Data extracted from a collection

##############################

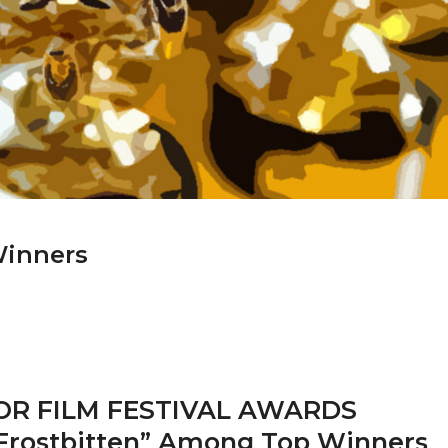
Winners
R FILM FESTIVAL AWARDS
Frostbitten” Among Top Winners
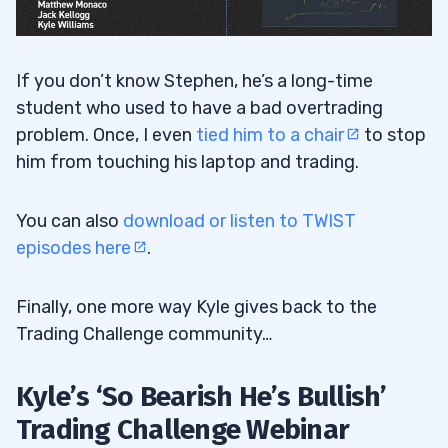
If you don’t know Stephen, he’s a long-time
student who used to have a bad overtrading
problem. Once, I even
tied him to a chair
to stop
him from touching his laptop and trading.
You can also
download or listen to TWIST
episodes here
.
Finally, one more way Kyle gives back to the
Trading Challenge community…
Kyle’s ‘So Bearish He’s Bullish’
Trading Challenge Webinar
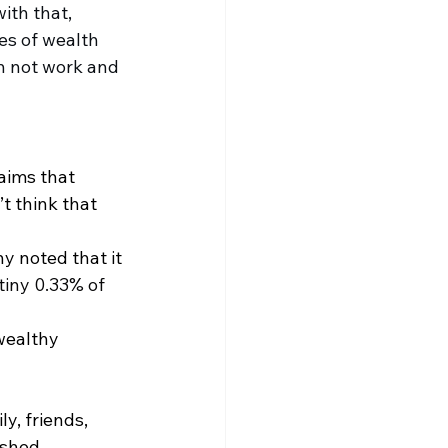
with that, 
es of wealth 
h not work and 
aims that 
t think that 
y noted that it 
tiny 0.33% of 
wealthy 
y, friends, 
ished 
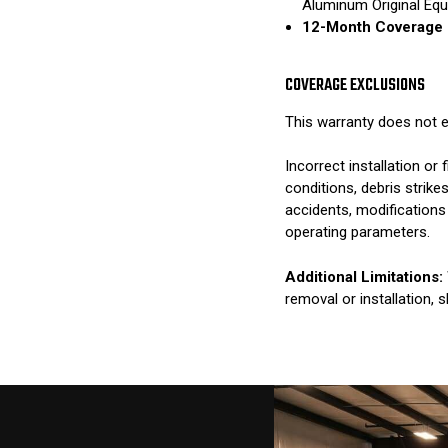
Aluminum Original Eq
12-Month Coverage 
COVERAGE EXCLUSIONS
This warranty does not e
Incorrect installation o
conditions, debris strik
accidents, modifications
operating parameters.
Additional Limitations:
removal or installation, 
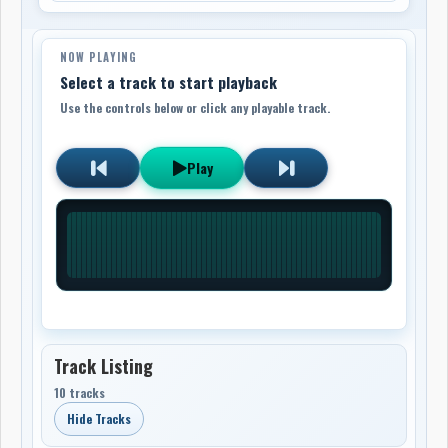
NOW PLAYING
Select a track to start playback
Use the controls below or click any playable track.
Play
Track Listing
10 tracks
Hide Tracks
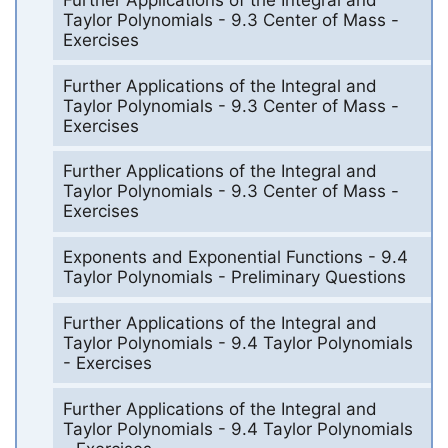
Taylor Polynomials - 9.3 Center of Mass -
Exercises
Further Applications of the Integral and
Taylor Polynomials - 9.3 Center of Mass -
Exercises
Further Applications of the Integral and
Taylor Polynomials - 9.3 Center of Mass -
Exercises
Exponents and Exponential Functions - 9.4
Taylor Polynomials - Preliminary Questions
Further Applications of the Integral and
Taylor Polynomials - 9.4 Taylor Polynomials
- Exercises
Further Applications of the Integral and
Taylor Polynomials - 9.4 Taylor Polynomials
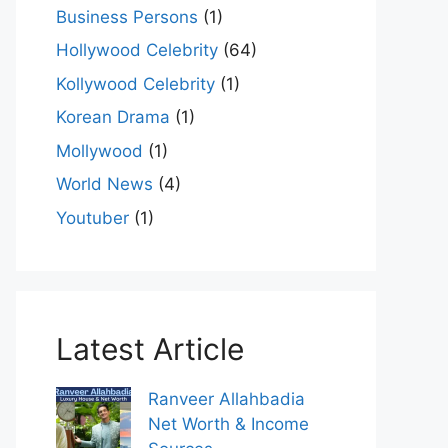
Business Persons
(1)
Hollywood Celebrity
(64)
Kollywood Celebrity
(1)
Korean Drama
(1)
Mollywood
(1)
World News
(4)
Youtuber
(1)
Latest Article
Ranveer Allahbadia
Net Worth & Income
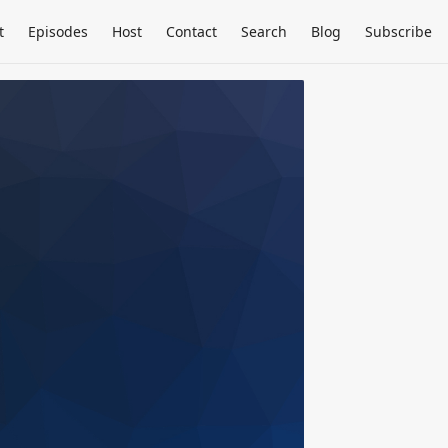
t
Episodes
Host
Contact
Search
Blog
Subscribe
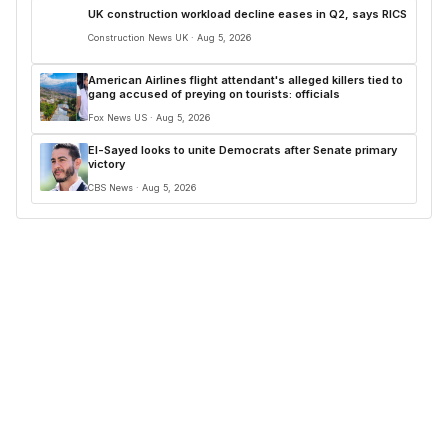
UK construction workload decline eases in Q2, says RICS
Construction News UK · Aug 5, 2026
American Airlines flight attendant's alleged killers tied to
gang accused of preying on tourists: officials
Fox News US · Aug 5, 2026
El-Sayed looks to unite Democrats after Senate primary
victory
CBS News · Aug 5, 2026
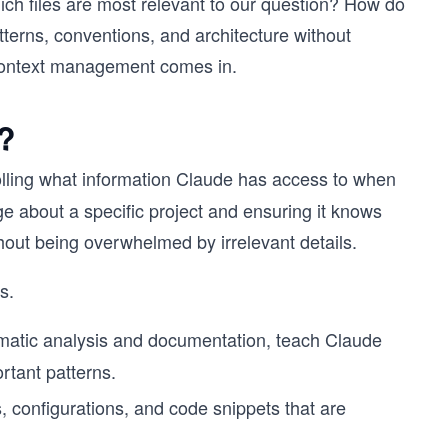
h files are most relevant to our question? How do
terns, conventions, and architecture without
 context management comes in.
?
trolling what information Claude has access to when
ge about a specific project and ensuring it knows
thout being overwhelmed by irrelevant details.
s.
atic analysis and documentation, teach Claude
rtant patterns.
s, configurations, and code snippets that are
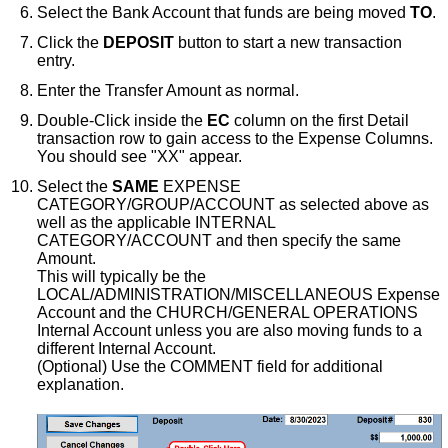
Select the Bank Account that funds are being moved
TO
.
Click the
DEPOSIT
button to start a new transaction
entry.
Enter the Transfer Amount as normal.
Double-Click inside the
EC
column on the first Detail
transaction row to gain access to the Expense Columns.
You should see "XX" appear.
Select the
SAME
EXPENSE
CATEGORY/GROUP/ACCOUNT as selected above as
well as the applicable INTERNAL
CATEGORY/ACCOUNT and then specify the same
Amount.
This will typically be the
LOCAL/ADMINISTRATION/MISCELLANEOUS Expense
Account and the CHURCH/GENERAL OPERATIONS
Internal Account unless you are also moving funds to a
different Internal Account.
(Optional) Use the COMMENT field for additional
explanation.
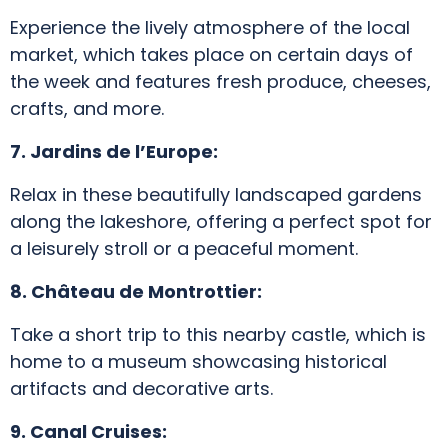
Experience the lively atmosphere of the local
market, which takes place on certain days of
the week and features fresh produce, cheeses,
crafts, and more.
7. Jardins de l’Europe:
Relax in these beautifully landscaped gardens
along the lakeshore, offering a perfect spot for
a leisurely stroll or a peaceful moment.
8. Château de Montrottier:
Take a short trip to this nearby castle, which is
home to a museum showcasing historical
artifacts and decorative arts.
9. Canal Cruises:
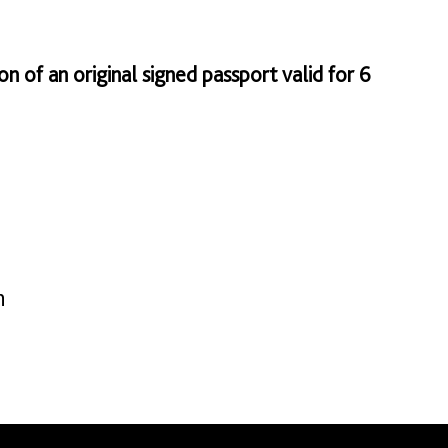
on of an original signed passport valid for 6
n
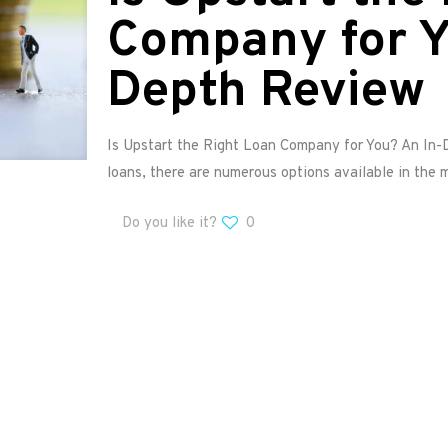
Company for Y
Depth Review
Is Upstart the Right Loan Company for You? An In
loans, there are numerous options available in the 
Do you like it?
0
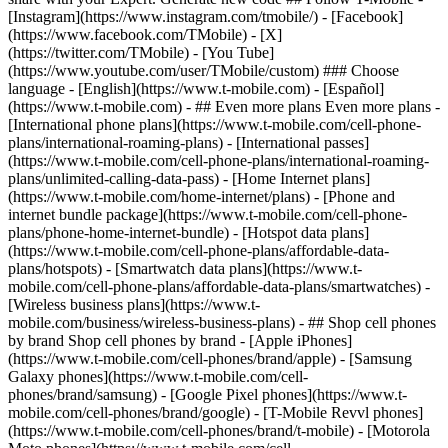
- ## Even more plans Even more plans -
[International phone plans](https://www.t-mobile.com/cell-phone-
plans/international-roaming-plans) - [International passes]
(https://www.t-mobile.com/cell-phone-plans/international-roaming-
plans/unlimited-calling-data-pass) - [Home Internet plans]
(https://www.t-mobile.com/home-internet/plans) - [Phone and
internet bundle package](https://www.t-mobile.com/cell-phone-
plans/phone-home-internet-bundle) - [Hotspot data plans]
(https://www.t-mobile.com/cell-phone-plans/affordable-data-
plans/hotspots) - [Smartwatch data plans](https://www.t-
mobile.com/cell-phone-plans/affordable-data-plans/smartwatches) -
[Wireless business plans](https://www.t-
mobile.com/business/wireless-business-plans) - ## Shop cell phones
by brand Shop cell phones by brand - [Apple iPhones]
(https://www.t-mobile.com/cell-phones/brand/apple) - [Samsung
Galaxy phones](https://www.t-mobile.com/cell-
phones/brand/samsung) - [Google Pixel phones](https://www.t-
mobile.com/cell-phones/brand/google) - [T-Mobile Revvl phones]
(https://www.t-mobile.com/cell-phones/brand/t-mobile) - [Motorola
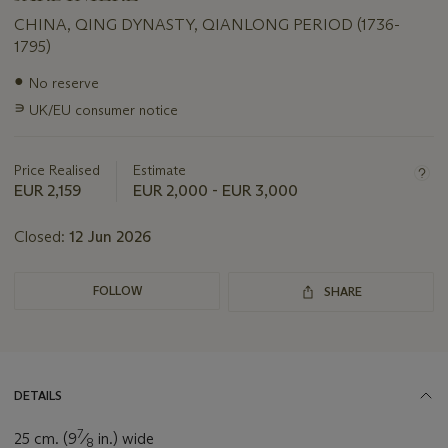
CHINA, QING DYNASTY, QIANLONG PERIOD (1736-
1795)
Important
●
No reserve
information
∍
UK/EU consumer notice
about
this
lot
Price Realised
Estimate
EUR 2,159
EUR 2,000 - EUR 3,000
Closed:
12 Jun 2026
FOLLOW
SHARE
DETAILS
7
25 cm. (9
⁄
in.) wide
8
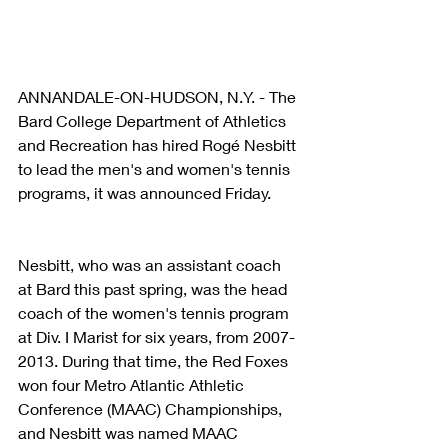
ANNANDALE-ON-HUDSON, N.Y. - The 
Bard College Department of Athletics 
and Recreation has hired Rogé Nesbitt 
to lead the men's and women's tennis 
programs, it was announced Friday.
Nesbitt, who was an assistant coach 
at Bard this past spring, was the head 
coach of the women's tennis program 
at Div. I Marist for six years, from 2007-
2013. During that time, the Red Foxes 
won four Metro Atlantic Athletic 
Conference (MAAC) Championships, 
and Nesbitt was named MAAC 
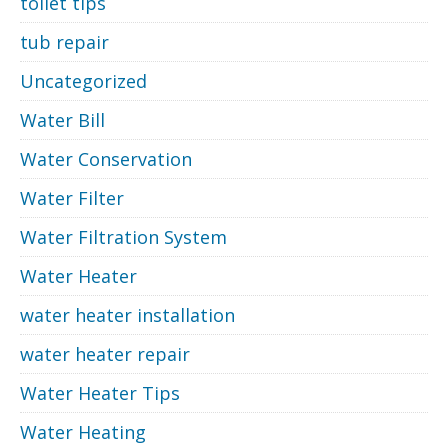
toilet tips
tub repair
Uncategorized
Water Bill
Water Conservation
Water Filter
Water Filtration System
Water Heater
water heater installation
water heater repair
Water Heater Tips
Water Heating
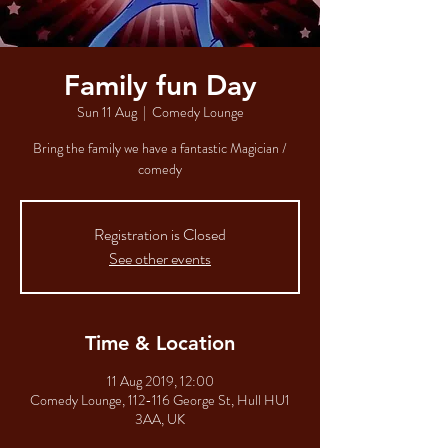
Family fun Day
Sun 11 Aug
  |  
Comedy Lounge
Bring the family we have a fantastic Magician /
comedy
Registration is Closed
See other events
Time & Location
11 Aug 2019, 12:00
Comedy Lounge, 112-116 George St, Hull HU1
3AA, UK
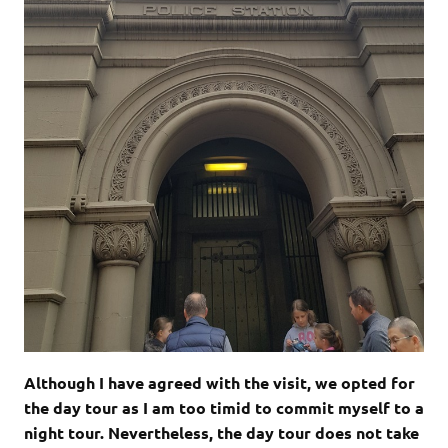
Although I have agreed with the visit, we opted for
the day tour as I am too timid to commit myself to a
night tour. Nevertheless, the day tour does not take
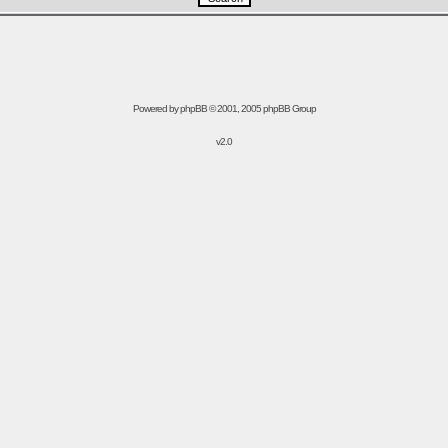
Powered by
phpBB
© 2001, 2005 phpBB Group
v2.0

##############################

GOAL OF THE EXERCISE: The answer must consist of every line from the entries above that contains "more".

TASK ANSWER:
Finally, one more way Kyle gives back to the
crafts, and more.
- ## Even more plans Even more plans -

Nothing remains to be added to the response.